In a minute he had caught his breath, mind slowly moving from blank to a kaleidoscope of images, coalescing into more pictures, blazing walls, Hiraga grabbing him out of a blaze and running, falling and being helped up, Teahouses collapsing around him, shrubs exploding in their faces, can't breathe, gagging, can't breathe, Hiraga shouting, "Quick, this way... no, this way, no back, this way..." something missing but picking himself up again, fleeing this way and that, guided through walls of fire in front and behind and to the side, women screaming, smoke, and then at the well head, the fire reaching for them, almost at them, "Down, down there, hurry," ducking into it, fire searing, a light below, an orb in the darkness, Saito's face, and then like a thunderbolt...
Fujiko!
"Where's Fujiko?"' he had screamed.
Gasping for breath, Hiraga shouted above the roaring flames, "Quick, go down, she dead in room, Fujiko dead when find you... quick or you dead!"
He remembered that part clearly now. He had leapt out of the well and began to rush back, the fire worse than before, certain death ahead but he had to reach her to make sure and then he was flat on his face, a blinding pain in his neck, he tried to scramble up, the heat monstrous, and all he remembered seeing was the edge of a rock-hard hand driving for the side of his neck. "You... I was going for her but you stopped me?"
"Yes. No way save. Fujiko dead, so sorry, I saw. She dead, you too if go back so hit and carry here. Fujiko dead in room." Hiraga said it flat, still disgusted with Tyrer for risking both their lives on such a stupidity. He had only just had time to lift Tyrer onto his shoulder and clamber down, almost losing his footing to reach safety, saving his own life by a paper thickness from the flames. And he was thinking, fuming, even the most baka man must have known there no chance to find her, no way to survive with the whole garden, entire Teahouses afire, and even if she hadn't been dead then, she was dead fifteen times now. "If no hit, you dead. Is dead better?"
"No." Tyrer's grief swamped him.
"Sorry. I owe you my life again." He wiped his face to try, unsuccessfully, to stop the anguish. Fujiko dead, oh God oh God.
"Sorry, Nak--sorry Hiraga-sama, where are we?"
"Tunn'er. Near Three Carp. It go to vi'rrage, under fence, moat." Hiraga motioned up the well. "It day now."
Tyrer clambered painfully to his feet.
Once upright he felt a little better. Daylight at the well head was muted by billowing smoke, but he could see that it was about dawn.
"Dozo." With a smile Akimoto handed him a loincloth and a spare kimono.
"Domo," Tyrer said, shocked by the amount his own had been burned. There were some burn patches on his legs, nothing truly bad. Hiraga was climbing the rickety handholds to peer out, to be driven back by the heat.
Once more in the tunnel, Hiraga said, "No good. Too hot. Here." He offered him the water again and it was accepted gratefully.
"Taira-sama, best go that way." He pointed down the tunnel. "You a'we right?"
"Yes.
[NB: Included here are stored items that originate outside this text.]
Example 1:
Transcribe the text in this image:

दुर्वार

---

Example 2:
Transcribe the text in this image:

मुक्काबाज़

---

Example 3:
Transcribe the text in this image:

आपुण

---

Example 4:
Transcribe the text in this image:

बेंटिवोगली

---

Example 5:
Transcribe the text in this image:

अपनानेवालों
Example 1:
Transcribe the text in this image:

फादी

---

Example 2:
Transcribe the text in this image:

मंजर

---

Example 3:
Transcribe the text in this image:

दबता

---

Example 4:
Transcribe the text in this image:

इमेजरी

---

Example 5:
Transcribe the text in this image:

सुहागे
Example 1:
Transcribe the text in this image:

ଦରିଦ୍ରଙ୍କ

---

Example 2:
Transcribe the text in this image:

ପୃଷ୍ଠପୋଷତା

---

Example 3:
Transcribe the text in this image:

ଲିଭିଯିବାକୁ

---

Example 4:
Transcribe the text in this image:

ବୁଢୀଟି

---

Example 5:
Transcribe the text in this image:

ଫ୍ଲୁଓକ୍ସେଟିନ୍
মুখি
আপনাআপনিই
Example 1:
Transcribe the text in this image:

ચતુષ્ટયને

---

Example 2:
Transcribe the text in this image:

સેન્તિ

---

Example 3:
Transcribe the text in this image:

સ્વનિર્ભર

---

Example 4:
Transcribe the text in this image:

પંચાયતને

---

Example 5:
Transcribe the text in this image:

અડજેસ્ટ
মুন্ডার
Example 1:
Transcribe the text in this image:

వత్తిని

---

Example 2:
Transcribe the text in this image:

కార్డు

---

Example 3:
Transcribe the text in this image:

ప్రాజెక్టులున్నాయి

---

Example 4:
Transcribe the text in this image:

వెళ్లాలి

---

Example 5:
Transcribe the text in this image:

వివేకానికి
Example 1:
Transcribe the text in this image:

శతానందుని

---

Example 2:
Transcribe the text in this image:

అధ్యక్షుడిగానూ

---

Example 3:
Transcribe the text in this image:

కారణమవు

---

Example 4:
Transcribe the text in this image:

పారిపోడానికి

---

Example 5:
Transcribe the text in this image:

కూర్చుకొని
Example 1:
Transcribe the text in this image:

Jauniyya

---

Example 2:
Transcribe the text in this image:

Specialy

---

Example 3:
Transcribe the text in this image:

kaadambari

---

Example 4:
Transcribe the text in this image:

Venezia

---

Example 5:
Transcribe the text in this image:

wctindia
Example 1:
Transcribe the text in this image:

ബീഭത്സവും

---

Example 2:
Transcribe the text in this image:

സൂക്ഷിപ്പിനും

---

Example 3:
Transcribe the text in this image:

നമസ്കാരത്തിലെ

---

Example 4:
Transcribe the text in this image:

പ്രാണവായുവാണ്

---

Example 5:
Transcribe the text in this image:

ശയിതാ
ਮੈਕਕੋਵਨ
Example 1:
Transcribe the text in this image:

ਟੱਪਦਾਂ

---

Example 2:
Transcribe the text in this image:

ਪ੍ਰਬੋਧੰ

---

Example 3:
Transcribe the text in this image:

Fujiko, she was dead? You're quite sure."
"Yes."
"What happened? I was asleep and then... was it a bomb? I can remember... I think I was blown the other side of the room from... from Fujiko. It felt as if a bomb went off below the house. Was it and why the fire, everything on fire?"
Akimoto touched Tyrer with a smile and said in Japanese, "Taira-sama, you were lucky.
If it wasn't for Hiraga you'd be dead. Do you understand?"
"Hai, wakarimasen." Tyrer bowed solemnly to Hiraga, adding in Japanese, "Thank you, Hiraga-sama, again in debt.